In a statement issued here today, Rawat said, MSME EPC and BillMart have decided to adopt one district to work for the MSMEs and start-ups as a “pilot project” by equipping them to take competitive and timely credit for growth of their businesses. They will also be provided technological skill to connect with buyer/seller, technology and credit providers.

These two organizations will promote trade finance with a view to introduce a third-party to transactions to remove the payment risk and the supply risk.  Underlining the need for trade finance, Rawat stated that trade finance provides the exporter with receivables or payment according to the agreement while the importer might be extended credit to fulfill the trade order.

India’s trade finance is estimated to be USD 2.75 billion in 2022 and expected to cross USD 3.90 billion by 2027 growing at a CAGR of over 7 per cent.

According to the Allied Market Research, global trade finance market size was valued at $44,098 million in 2020 and is projected to reach $90,212 million by 2030. Registering a CAGR of 7.4 per cent from 2021-2030.
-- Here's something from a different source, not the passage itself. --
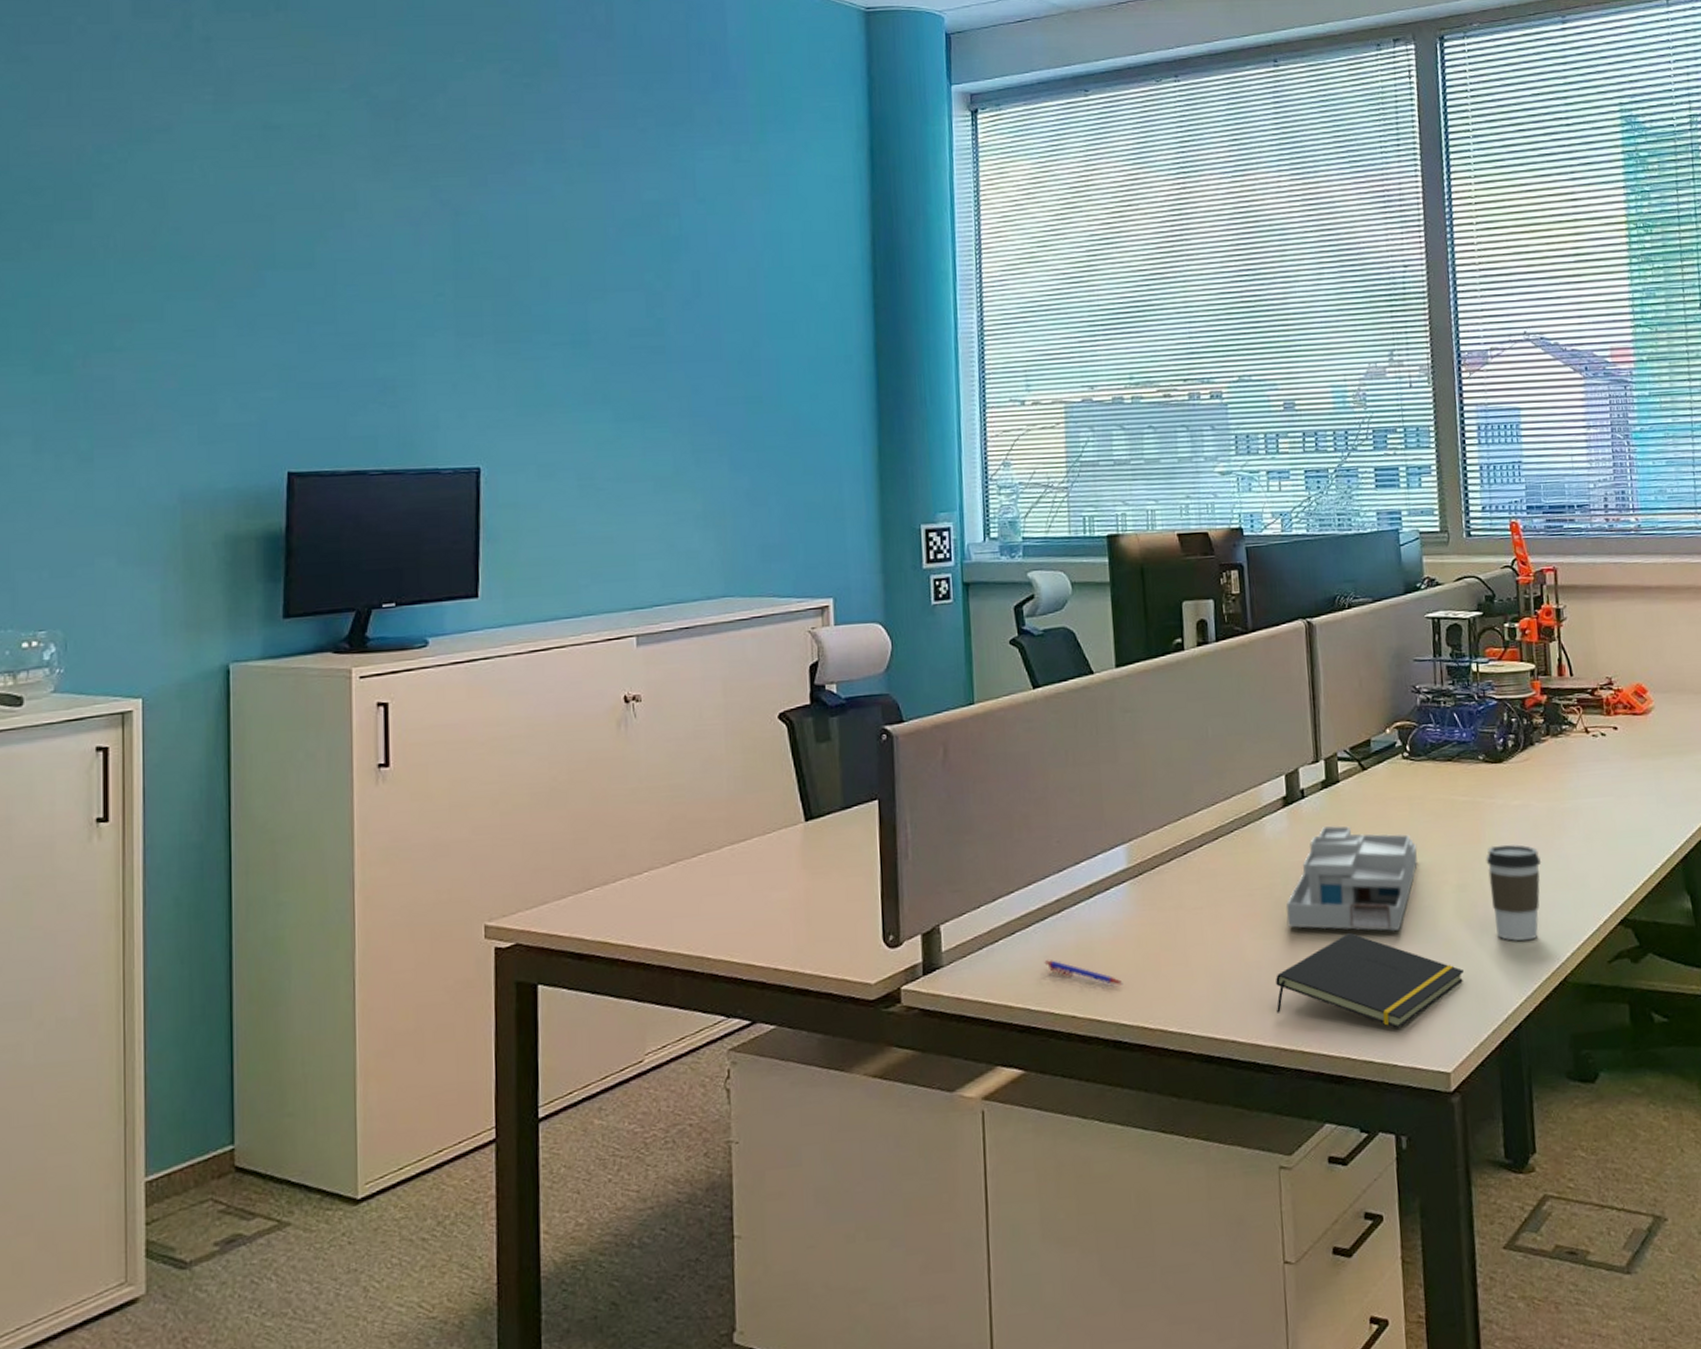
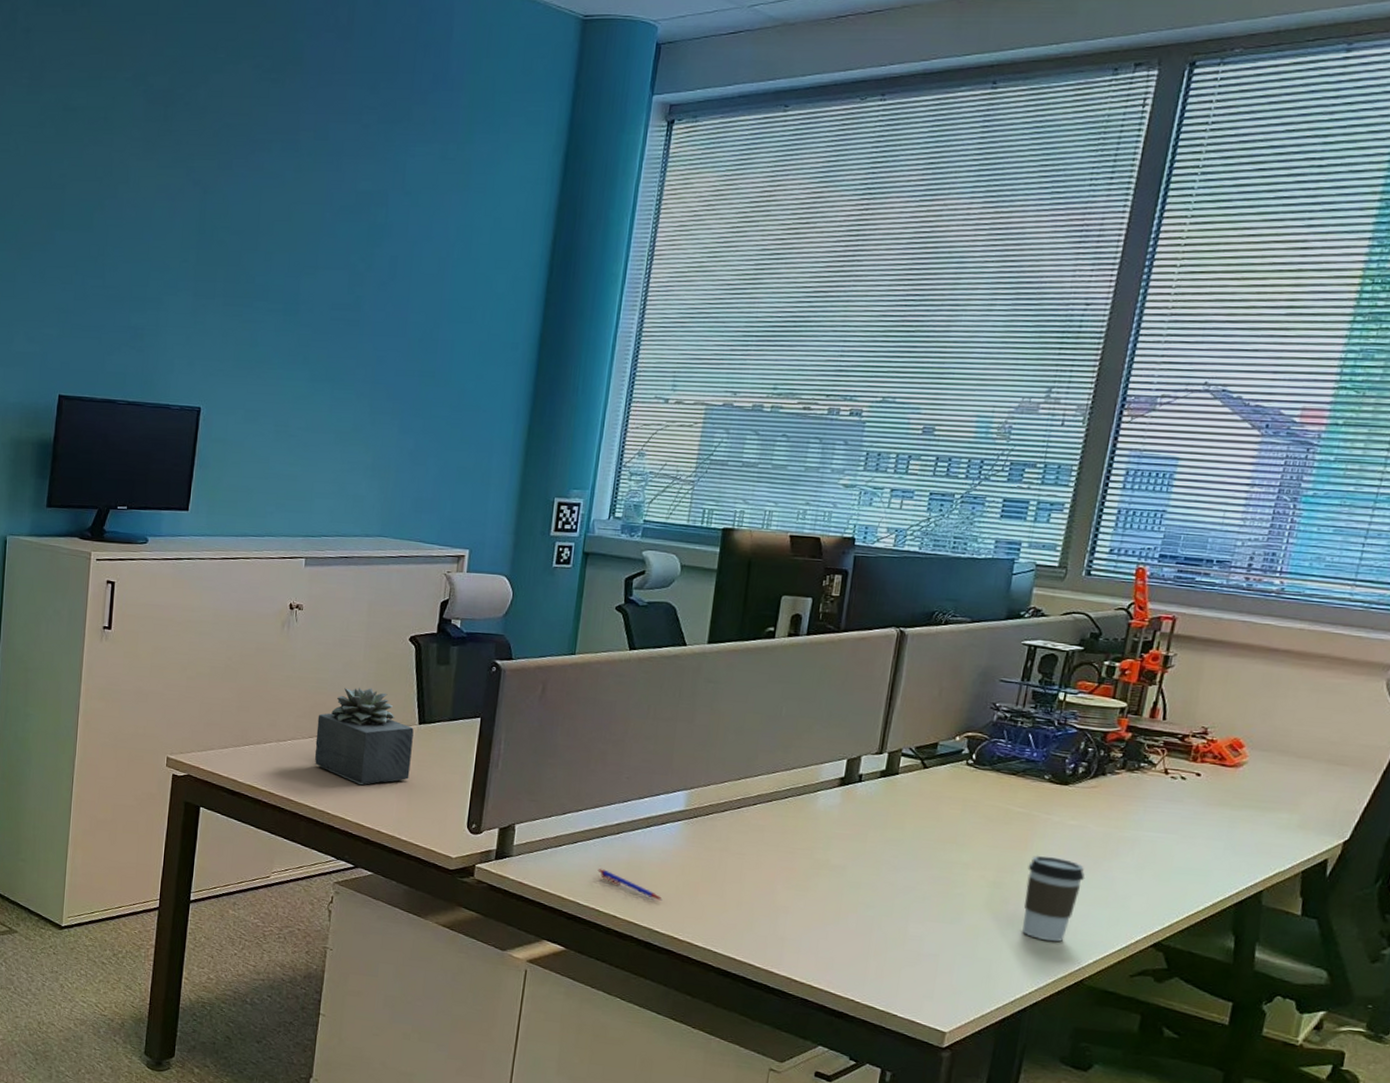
succulent plant: none [678,786,803,912] -> present [314,687,414,785]
notepad: present [1276,932,1464,1029] -> none [794,900,981,988]
desk organizer: present [1286,825,1418,931] -> none [820,808,962,909]

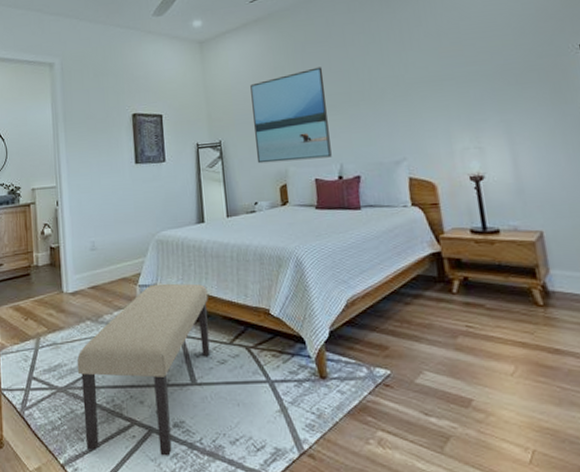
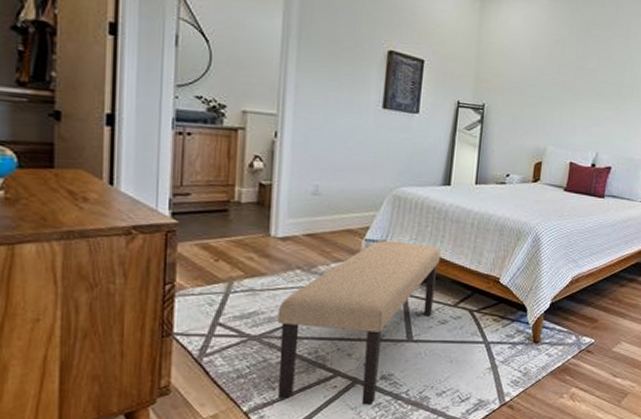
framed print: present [250,67,332,164] -> none [517,51,602,144]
It may be mentioned trade finance includes issuing letters of credit (LCs), receivables & invoice finance, credit agency, export finance, bank guarantees and insurance. It is used by traders, buyers, sellers, manufacturers, importers, and exporters to ease financing activities and deal with cash, credit, investments, and other assets for trade purposes.

Rawat said, the key advantage of trade finance is that it facilitates easy way to arrange short-term finance and integration of block chain technology in trade finance is expected to provide lucrative trade finance market opportunity during the forecast period.